Nothing new under the sun…The Color Purple is now a musical movie. First, there was the book, then the movie, then the musical play, and now the musical movie. I read the book and sat through the movie. I’ve never wanted to revisit the characters. However, it appears there is an audience for this iteration of the book as I have read that it had a fantastic opening day.
Maybe because it’s a downer with a cathartic ending? People like to feel uncomfortable and then feel the relief that everything turned out well.
Sometime in the 1950s, my mother went to a county fair. At the fair, she won a set of ruby red dishes. She gave those dishes to her mother. When my sister and I were helping my aunts pack up my grandparents’ home after their passing, I guess I said I wanted those dishes because my aunts gave them to me. Some pieces had been broken over the years and I set out to replace the broken dishes. At the time, 1980s to 1990s, the square ruby red plates, saucers, and cups were hard to find. It took me a while, but I found a complete set of square ruby red plates, cups, and saucers in an antique store that I would not have known existed, but for my work travel companion who also loved antiquing. This Christmas season, I found a ruby red bowl that I bought only so I could get free shipping. It turned out to be a beautiful addition to my collection. By the way, I have never collected the Avon ruby red glassware. It never appealed to me.
This picture was taken five years ago. That was the last time I decorated any tree for Christmas. I didn’t think it was that long ago!

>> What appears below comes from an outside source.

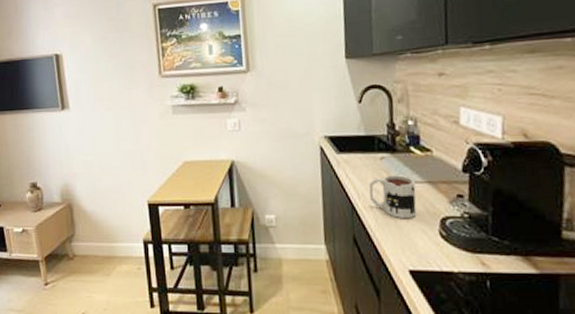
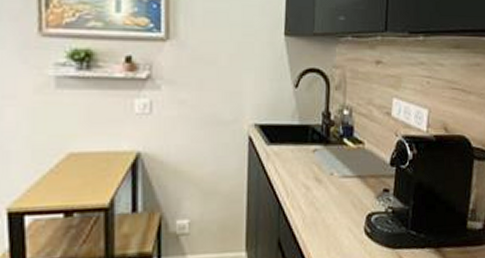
mug: present [369,174,417,219] -> none [299,168,346,217]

Another stray thought. Some time ago, I met a mother of three children who went to college, may have been a two year college, was studying to be a minister, married twice…she didn’t know that a prune was a dried plum. I had her look it up because she didn’t believe me. (This happened before the era of smart phones.) Was life so hectic, even then, that we never stopped to read the labels on the foods we bought? If I remember correctly, she knew that a raisin was a dried grape. I have a hazy memory of us talking about the cereal commercial that depicted a grape turning into a raisin.
Makes me think…what were her children being exposed to. I took my niece to museums, Civil War battlefields (talk about that in another Post), plays, concerts, zoos, antique shops, etc. Her mother took her to Disney World…no way was I going to Disney World in the summer! All I’m saying is…we tried to provide her with experiences and it saddens me when I hear persons her age say their parent(s) never took them anywhere. It also saddens me that she never felt she fit in with her Black peers. That was not our intention. That she felt loved, protected, and secure was our goal. More on this thought in another Post.
Let us all look forward to new experiences in the coming year that will enrich us and the communities in which we live!!!